I made it back to bed and stayed there, not moving at all, til 11:30, when Shane and his girlfriend Jenna showed up with ginger beer to rehydrate me.
Shane attempted the Epley Maneuver, in which an assistant rotates your head around in a prescribed pattern in an attempt to let the loose crystals in your ear canals tumble out. These crystals, apparently, are what cause the dizziness. They’re not supposed to be in your inner ear fluid – when they find their way in, they cause ripples in the fluid that make your brain think you’re still moving even though you’ve stopped. It’s the same sensation as when you get off the merry-go-round at the park and everything keeps spinning for a while. Except it’s super annoying and it won’t go away.
Anyway, the Epley Maneuver works, eventually, but you have to do it just right, and it usually takes a bunch of tries. We didn’t know that and thought it was supposed to work after the first couple of tries, like it did last time I had vertigo in 2012. We also figured it doesn’t have that great success rate, because it didn’t work when Shane had vertigo in 2015.

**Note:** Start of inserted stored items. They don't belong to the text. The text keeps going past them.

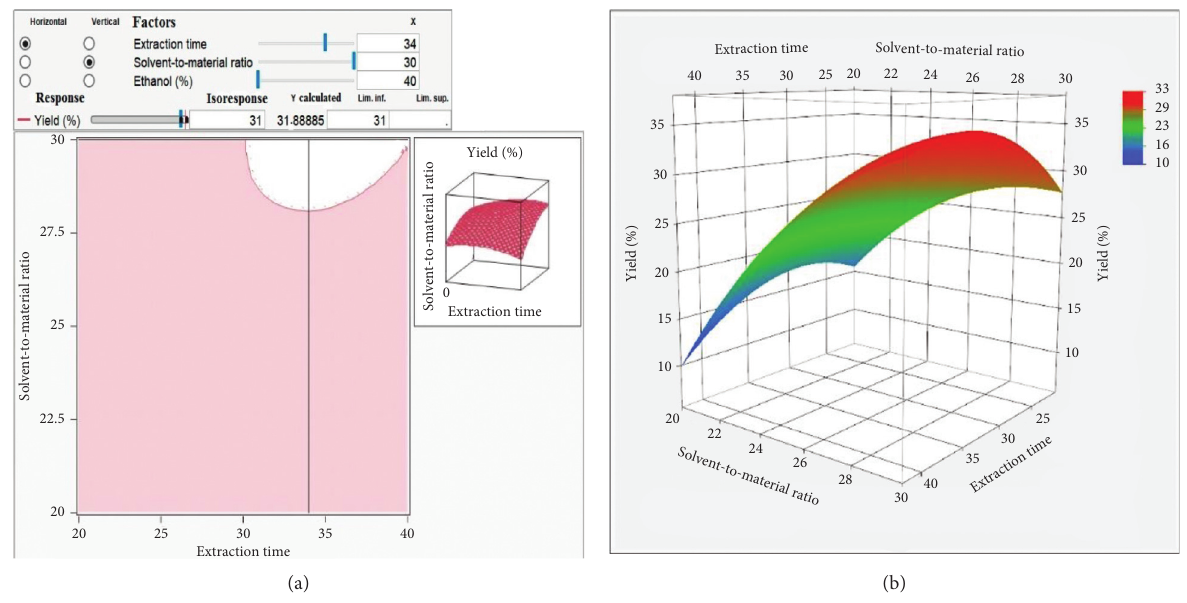
Figure 3: (a) Isoresponse plot showing the optimal compromise zone leading to the desired yield (31%) obtained by fixing the third parameter (ethanol (%)) in its low level (40%) and varying the other two parameters. (b) 3D plot of the response yield (%) in terms of extraction time and liquid/solid ratio effects and by fixing the concentration of ethanol at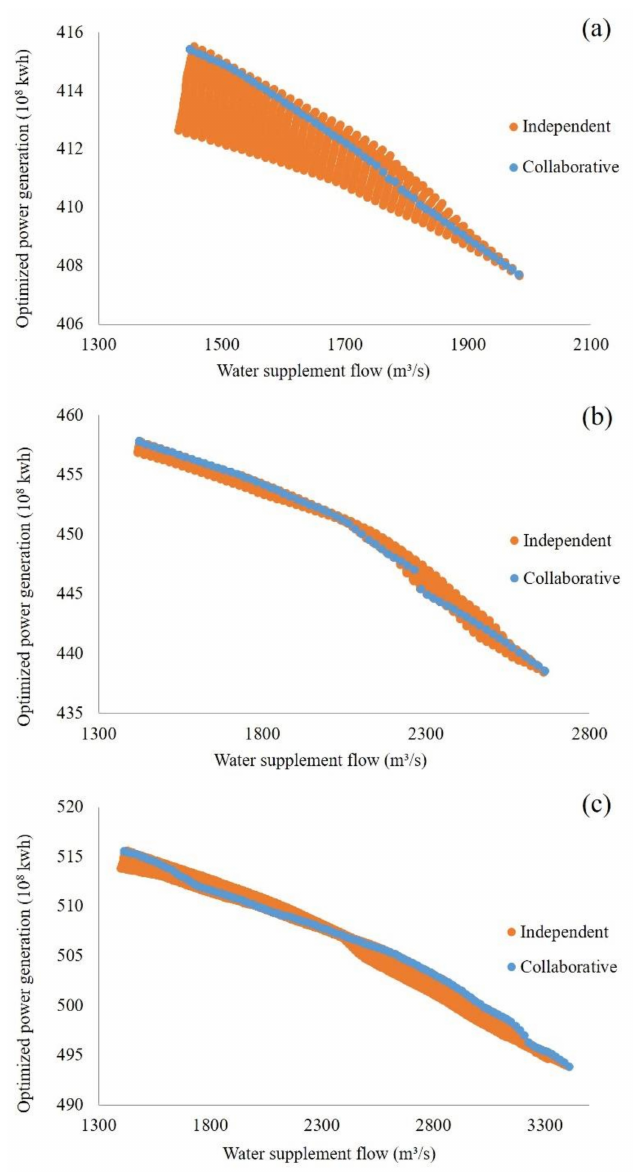
Figure 10. Optimization results of “flow-energy” relationship under “collaborative-independent” joint optimization. ( a ) April 1997, ( b ) March 1999, and ( c ) March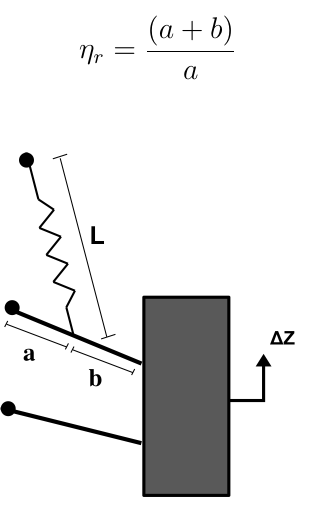
Figure 5. Suspension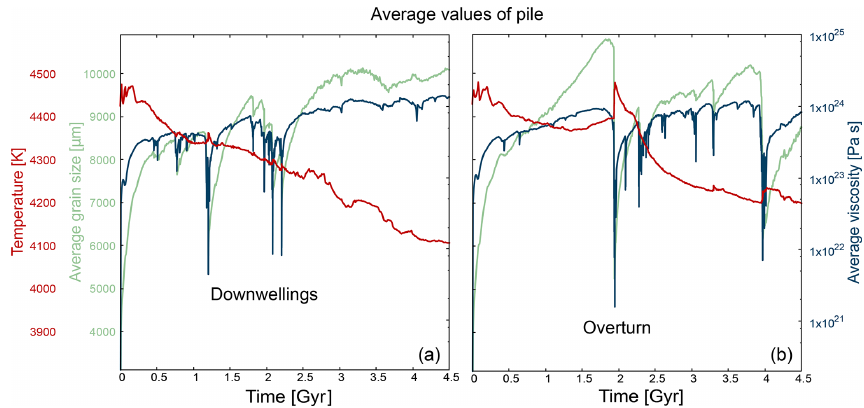
Figure 6. Average values for temperature, grain size and viscosity inside the pile. (a) Simulation no. 3 shows the effect of several strong downwelling events in the early stages of the evolution. (b) Simulation no. 7 displays the effect of two overturn events, intermittent by a mobile-lid phase. All properties are plotted in the same graph to emphasise the correlation between grain size and viscosity development and the anticorrelation of temperature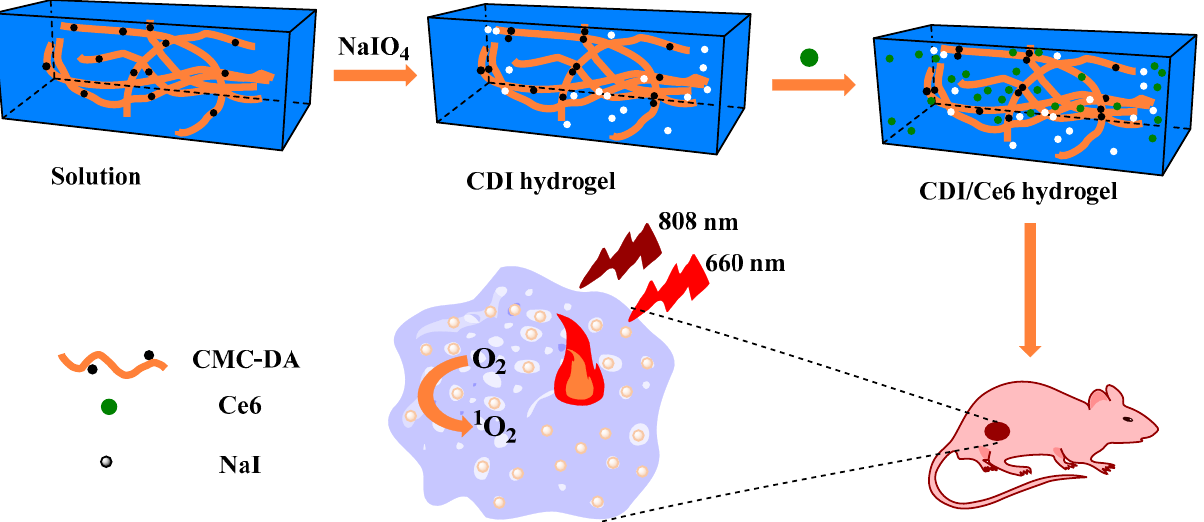
Figure 3. Schematic illustration of the preparation of CDI/Ce6 hydrogel for photothermal and photodynamic anti-tumor recurrence [48]. Copyright 2021 Elsevier Ltd.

Jenna thought I probably had an ear infection, and voted for emergency room. Off we went. ER at noon on a Monday is not too bad. I got in and inspected by a Dr. Tristan Jones within about 10 minutes. He checked that I didn’t have a fever or any kind of neurological problems, made sure I wasn’t high, and told me about a regular expressions problem that he’s been having with his side project. I politely refrained from telling him the joke about regular expressions. (You tried to solve your problem with regular expressions; now you’ve got two problems.) (This is a programmer joke. If you don’t get it, that just means you’re normal.)
He told me it was BPPV (benign positional paroxysmal vertigo) like I originally thought, and that the cure is either Epley or just suffer it out.

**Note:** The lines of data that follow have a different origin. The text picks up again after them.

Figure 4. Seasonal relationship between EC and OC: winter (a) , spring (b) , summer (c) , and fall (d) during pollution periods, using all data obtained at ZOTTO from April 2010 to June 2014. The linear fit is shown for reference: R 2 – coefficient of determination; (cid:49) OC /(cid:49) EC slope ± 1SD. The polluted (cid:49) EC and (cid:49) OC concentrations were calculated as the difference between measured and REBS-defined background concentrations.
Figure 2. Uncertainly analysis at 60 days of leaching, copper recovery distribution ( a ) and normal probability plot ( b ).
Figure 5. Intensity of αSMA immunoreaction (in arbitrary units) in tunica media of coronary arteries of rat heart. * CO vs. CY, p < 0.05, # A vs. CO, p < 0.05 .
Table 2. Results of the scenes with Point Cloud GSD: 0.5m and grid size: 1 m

He went off to get a printout of official instructions for the Epley Maneuver, and I quickly texted Shane for help again, knowing that his pickup lines are more effective than mine. He replied with “Do you make house calls? and when he says no, say “What if I promise to be getting out of the shower every time you call?”” Sadly, he was too late and I ended up using my own line – “Do you need my email address in case you need someone to commiserate with about code?” He wasn’t having it. What, it’s noon and I’ve got vomit on my sweater already. It’s literally mom’s spaghetti. He’s not into that? Oh well.
I hung out on Shane’s couch for the rest of the afternoon. I’m still dizzy and not sure if I’m going to work tomorrow. Comedy makes me feel better, but if this doesn’t go away after three days I’m going to take up hard drugs as a lifestyle.